Additionally, Ernst & Young, LLP's management letter related to their audit of
the March 31, 2003 financial statements contained certain comments regarding
material weaknesses noted. These particular comments related to our internal
controls in our accounting and financial reporting and related resources. We
agreed to the inclusion of the explanatory language and the material weaknesses
which management believes have been properly resolved subsequent to March 31,
2003.

         In connection with the audits of our financial statements for each of
the two fiscal years ended March 31, 2003, and in the subsequent interim period,
there were no disagreements with Ernst & Young LLP on any matters of accounting
principles or practices, financial statement disclosure, or auditing scope and
procedures which, if not resolved to the satisfaction of Ernst & Young LLP would
have caused Ernst & Young LLP to make reference to the matter in their report.
We have authorized Ernst & Young LLP to respond fully and without limitation to
any inquiries of a successor independent audit firm retained by us.

         Effective on August 13, 2003, our Audit Committee retained Singer Lewak
Greenbaum & Goldstein LLP ("SLGG") as our new independent public accountants to
audit our financial statements for the fiscal year ending March 31, 2004. During
our two most recent fiscal years ended March 31, 2003 and through August 13,
2003, we did not consult with SLGG with respect to the application of accounting
principles to a specified transaction or regarding any of the other matters or
events set forth in Item 304(a) 2(i) and (ii) of Regulation S-K.

                      WHERE TO FIND ADDITIONAL INFORMATION

         We file annual, quarterly and special reports, proxy statements and
other information with the SEC. You may read and copy materials we have filed
with the SEC at the SEC's Public Reference Room at 450 Fifth Street, N.W.,
Washington, D.C. 20549. Please call the SEC at 1-800-SEC-0330 for further
information on the operation of our Public Reference Room. Our SEC filings also
are available to the public on the SEC's Internet site at www.sec.gov. In
addition, you may obtain a copy of our SEC filings at no cost by writing or
telephoning our Chief Financial Officer at:

                                 LifePoint, Inc.
                            1205 South Dupont Street
                            Ontario, California 91761
                                 (909) 418-3000

                                       29




         The SEC allows us to "incorporate by reference" in this prospectus
information we file with the SEC, which means that we may disclose important
information in this prospectus by referring you to the document that contains
the information. The information incorporated by reference is considered to be a
part of this prospectus, and later information filed with the SEC will update
and supersede this information. We incorporate by reference the documents listed
below and any future filings we make with the SEC under Section 13(a), 13(c), 14
or 15(d) of the Securities Exchange Act of 1934, until the offering of
securities covered by this prospectus is completed:

         o        Our Annual Report on Form 10-K/A - Amendment #2 for the fiscal
                  year ended March 31, 2003;

         o        Our Quarterly Report on Form 10-Q for the quarter ended June
                  30, 2003;

         o        Our Current Reports on Form 8-K filed on July 15, 2003, August
                  14, 2003, August, 18, 2003, August 20, 2003 and August 22,
                  2003; and

         o        Our Definitive Proxy Statement on Schedule 14A filed with the
                  SEC on August 18, 2003.

-------

◆ **Exercise description**
Restate the part of the prospectus text that opens with the words containing "In connection with" and closes with "in their report.", replacing "disagreements" with "disputes".

-------

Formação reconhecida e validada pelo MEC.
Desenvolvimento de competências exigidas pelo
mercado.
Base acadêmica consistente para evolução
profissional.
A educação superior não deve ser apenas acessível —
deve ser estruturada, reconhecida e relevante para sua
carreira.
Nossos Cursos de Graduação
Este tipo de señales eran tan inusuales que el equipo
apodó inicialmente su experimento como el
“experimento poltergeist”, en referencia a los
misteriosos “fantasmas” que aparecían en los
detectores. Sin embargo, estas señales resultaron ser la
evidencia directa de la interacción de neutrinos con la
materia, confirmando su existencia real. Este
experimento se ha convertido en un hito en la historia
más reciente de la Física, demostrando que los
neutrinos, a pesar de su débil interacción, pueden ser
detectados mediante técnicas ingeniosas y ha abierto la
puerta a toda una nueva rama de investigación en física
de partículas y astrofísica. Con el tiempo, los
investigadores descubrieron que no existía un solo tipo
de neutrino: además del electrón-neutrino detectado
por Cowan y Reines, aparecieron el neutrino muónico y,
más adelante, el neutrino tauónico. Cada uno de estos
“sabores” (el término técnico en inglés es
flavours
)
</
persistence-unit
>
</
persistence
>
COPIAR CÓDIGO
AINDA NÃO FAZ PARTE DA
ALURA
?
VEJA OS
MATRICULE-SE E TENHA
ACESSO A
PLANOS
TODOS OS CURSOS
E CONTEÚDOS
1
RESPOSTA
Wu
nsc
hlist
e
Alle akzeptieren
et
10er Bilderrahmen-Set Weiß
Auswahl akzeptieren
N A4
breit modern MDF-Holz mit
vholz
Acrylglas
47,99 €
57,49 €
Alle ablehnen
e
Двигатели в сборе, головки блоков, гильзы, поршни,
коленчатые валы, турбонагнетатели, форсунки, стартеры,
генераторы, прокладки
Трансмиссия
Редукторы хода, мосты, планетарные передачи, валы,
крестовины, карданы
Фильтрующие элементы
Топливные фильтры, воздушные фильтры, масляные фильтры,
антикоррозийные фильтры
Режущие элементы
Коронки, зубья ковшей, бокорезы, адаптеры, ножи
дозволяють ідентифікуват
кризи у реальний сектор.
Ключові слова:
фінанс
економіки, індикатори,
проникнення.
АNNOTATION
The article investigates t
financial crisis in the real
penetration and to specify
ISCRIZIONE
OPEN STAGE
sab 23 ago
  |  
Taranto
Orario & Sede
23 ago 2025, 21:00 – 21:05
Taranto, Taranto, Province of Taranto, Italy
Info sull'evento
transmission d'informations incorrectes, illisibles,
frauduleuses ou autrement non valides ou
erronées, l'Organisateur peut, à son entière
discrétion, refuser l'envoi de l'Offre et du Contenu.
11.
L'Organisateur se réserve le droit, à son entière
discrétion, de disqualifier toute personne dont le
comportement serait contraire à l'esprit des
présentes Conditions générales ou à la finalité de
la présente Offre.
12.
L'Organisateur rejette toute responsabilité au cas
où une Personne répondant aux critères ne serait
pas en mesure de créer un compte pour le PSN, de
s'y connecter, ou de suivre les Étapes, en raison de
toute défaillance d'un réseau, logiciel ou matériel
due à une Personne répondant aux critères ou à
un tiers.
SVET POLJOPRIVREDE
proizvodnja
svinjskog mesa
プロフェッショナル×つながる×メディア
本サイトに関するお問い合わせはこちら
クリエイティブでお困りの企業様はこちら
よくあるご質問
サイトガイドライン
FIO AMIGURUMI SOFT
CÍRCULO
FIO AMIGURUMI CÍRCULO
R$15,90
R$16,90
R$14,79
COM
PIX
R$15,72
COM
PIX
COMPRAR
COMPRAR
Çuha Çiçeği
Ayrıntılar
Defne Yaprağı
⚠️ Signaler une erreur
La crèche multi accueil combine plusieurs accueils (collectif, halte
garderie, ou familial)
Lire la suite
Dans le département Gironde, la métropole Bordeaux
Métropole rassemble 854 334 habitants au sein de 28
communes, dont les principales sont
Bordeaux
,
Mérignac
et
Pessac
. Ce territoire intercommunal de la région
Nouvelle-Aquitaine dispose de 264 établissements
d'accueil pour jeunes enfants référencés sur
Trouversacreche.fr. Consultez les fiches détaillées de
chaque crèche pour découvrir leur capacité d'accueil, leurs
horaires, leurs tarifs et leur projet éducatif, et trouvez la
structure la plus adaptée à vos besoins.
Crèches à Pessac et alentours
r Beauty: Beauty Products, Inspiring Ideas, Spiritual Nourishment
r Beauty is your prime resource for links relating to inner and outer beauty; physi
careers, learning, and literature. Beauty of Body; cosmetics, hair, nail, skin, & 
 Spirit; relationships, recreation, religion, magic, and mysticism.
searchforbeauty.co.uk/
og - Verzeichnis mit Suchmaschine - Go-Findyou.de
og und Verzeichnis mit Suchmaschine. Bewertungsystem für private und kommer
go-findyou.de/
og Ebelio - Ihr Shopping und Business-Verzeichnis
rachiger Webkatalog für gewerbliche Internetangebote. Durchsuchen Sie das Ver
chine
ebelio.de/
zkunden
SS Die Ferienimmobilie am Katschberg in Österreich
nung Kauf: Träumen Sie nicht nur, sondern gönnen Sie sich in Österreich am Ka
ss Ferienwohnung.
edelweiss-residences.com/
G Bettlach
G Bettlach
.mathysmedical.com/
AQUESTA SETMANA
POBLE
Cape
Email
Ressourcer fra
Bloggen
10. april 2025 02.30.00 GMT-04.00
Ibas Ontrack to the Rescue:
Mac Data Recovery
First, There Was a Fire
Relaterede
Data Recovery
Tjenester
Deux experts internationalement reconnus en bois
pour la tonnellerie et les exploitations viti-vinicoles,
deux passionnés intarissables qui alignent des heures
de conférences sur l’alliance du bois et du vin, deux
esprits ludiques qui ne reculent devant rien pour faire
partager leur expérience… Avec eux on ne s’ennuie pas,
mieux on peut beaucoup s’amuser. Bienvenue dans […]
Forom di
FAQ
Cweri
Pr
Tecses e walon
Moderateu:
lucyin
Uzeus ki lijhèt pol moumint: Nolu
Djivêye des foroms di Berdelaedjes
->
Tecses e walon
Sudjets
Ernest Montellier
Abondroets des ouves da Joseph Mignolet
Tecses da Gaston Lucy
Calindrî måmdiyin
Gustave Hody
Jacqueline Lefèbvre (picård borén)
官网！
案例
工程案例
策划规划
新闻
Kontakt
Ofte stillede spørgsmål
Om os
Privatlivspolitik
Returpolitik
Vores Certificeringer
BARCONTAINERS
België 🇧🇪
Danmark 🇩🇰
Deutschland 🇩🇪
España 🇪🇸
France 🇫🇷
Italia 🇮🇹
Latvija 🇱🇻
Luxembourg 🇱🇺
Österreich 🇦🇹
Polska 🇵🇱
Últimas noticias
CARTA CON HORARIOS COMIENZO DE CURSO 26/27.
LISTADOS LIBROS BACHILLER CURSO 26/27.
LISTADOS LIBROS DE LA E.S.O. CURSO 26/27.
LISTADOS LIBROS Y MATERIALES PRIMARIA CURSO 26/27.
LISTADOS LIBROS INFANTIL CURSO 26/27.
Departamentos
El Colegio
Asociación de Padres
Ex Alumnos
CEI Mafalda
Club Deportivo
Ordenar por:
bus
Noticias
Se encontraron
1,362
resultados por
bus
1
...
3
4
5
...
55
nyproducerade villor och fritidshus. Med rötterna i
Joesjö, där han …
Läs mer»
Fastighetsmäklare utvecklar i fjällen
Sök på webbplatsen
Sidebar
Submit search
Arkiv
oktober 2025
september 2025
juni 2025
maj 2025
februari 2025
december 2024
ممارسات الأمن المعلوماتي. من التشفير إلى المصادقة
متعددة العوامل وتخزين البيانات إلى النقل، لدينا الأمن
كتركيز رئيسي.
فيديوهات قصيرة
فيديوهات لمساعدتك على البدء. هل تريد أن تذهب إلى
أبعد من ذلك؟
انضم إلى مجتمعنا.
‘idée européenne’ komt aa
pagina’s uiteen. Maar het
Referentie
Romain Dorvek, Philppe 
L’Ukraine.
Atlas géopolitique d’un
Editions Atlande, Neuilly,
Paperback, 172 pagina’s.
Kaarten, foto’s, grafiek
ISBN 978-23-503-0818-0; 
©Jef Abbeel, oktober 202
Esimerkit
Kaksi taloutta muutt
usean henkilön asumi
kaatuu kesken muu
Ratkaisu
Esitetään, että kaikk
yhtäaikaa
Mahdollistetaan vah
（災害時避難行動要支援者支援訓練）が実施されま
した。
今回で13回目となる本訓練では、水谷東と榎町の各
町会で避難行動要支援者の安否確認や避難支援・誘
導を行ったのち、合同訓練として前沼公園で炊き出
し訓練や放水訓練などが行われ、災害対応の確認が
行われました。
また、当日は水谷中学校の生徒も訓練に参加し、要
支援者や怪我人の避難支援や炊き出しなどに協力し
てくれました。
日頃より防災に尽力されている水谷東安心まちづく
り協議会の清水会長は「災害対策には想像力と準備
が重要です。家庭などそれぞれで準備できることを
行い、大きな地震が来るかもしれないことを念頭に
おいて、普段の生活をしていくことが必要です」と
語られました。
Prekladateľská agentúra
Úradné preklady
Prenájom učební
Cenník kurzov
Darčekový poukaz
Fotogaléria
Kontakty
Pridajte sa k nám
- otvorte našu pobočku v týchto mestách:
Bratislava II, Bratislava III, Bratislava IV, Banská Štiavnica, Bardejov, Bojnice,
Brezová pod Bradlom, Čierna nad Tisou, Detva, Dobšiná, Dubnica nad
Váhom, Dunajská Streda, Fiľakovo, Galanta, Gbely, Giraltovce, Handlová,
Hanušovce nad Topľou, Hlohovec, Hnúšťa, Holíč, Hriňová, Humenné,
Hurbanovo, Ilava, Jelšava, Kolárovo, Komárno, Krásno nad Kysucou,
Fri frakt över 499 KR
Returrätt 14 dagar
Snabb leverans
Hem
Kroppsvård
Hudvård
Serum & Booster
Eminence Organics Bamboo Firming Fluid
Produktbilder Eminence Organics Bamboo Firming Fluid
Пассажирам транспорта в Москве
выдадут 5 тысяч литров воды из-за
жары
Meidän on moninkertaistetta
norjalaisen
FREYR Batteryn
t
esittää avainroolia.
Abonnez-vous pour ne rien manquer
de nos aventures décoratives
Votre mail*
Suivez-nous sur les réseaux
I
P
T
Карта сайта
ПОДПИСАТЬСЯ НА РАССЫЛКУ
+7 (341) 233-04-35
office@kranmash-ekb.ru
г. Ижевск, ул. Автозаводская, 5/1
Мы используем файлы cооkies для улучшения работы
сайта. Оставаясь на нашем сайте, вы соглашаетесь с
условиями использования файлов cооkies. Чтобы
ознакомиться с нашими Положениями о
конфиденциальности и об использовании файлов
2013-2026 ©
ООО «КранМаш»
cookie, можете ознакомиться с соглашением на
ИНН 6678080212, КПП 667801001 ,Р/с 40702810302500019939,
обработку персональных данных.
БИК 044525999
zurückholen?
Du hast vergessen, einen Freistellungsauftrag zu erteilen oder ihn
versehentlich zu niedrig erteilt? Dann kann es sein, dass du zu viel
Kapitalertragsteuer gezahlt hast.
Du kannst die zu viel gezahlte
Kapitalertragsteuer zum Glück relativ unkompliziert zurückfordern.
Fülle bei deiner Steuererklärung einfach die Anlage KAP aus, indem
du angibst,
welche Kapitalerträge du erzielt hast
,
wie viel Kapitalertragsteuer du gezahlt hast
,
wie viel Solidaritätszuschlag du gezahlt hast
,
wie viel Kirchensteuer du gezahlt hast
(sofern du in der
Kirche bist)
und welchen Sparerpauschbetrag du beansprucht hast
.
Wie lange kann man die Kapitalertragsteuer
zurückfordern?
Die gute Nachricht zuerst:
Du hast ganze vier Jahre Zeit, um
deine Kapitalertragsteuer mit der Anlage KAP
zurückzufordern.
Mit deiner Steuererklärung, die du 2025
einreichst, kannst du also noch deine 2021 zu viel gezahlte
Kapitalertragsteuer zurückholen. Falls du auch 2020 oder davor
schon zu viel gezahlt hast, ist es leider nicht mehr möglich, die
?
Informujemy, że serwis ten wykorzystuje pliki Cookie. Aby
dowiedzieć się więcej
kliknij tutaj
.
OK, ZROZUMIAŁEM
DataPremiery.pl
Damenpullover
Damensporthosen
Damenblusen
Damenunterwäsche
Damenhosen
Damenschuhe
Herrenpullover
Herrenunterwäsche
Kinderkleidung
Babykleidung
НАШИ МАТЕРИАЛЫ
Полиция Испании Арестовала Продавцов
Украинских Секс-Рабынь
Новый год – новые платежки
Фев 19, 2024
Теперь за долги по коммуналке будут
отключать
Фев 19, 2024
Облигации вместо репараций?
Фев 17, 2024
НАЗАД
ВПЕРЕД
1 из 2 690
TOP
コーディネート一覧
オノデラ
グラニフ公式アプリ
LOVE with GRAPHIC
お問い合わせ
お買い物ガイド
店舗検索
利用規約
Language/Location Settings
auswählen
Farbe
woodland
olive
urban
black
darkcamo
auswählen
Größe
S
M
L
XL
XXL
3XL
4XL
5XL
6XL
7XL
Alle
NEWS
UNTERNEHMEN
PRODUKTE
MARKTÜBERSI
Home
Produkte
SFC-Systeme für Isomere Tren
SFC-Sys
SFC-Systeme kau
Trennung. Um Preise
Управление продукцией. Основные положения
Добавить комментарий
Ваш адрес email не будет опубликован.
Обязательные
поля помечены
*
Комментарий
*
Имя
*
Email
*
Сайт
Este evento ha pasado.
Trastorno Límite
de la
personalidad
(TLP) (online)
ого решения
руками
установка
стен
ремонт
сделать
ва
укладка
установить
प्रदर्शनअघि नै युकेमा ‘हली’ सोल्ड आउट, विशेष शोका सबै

-------

◆ **Result**
In connection with the audits of our financial statements for each of
the two fiscal years ended March 31, 2003, and in the subsequent interim period,
there were no disputes with Ernst & Young LLP on any matters of accounting
principles or practices, financial statement disclosure, or auditing scope and
procedures which, if not resolved to the satisfaction of Ernst & Young LLP would
have caused Ernst & Young LLP to make reference to the matter in their report.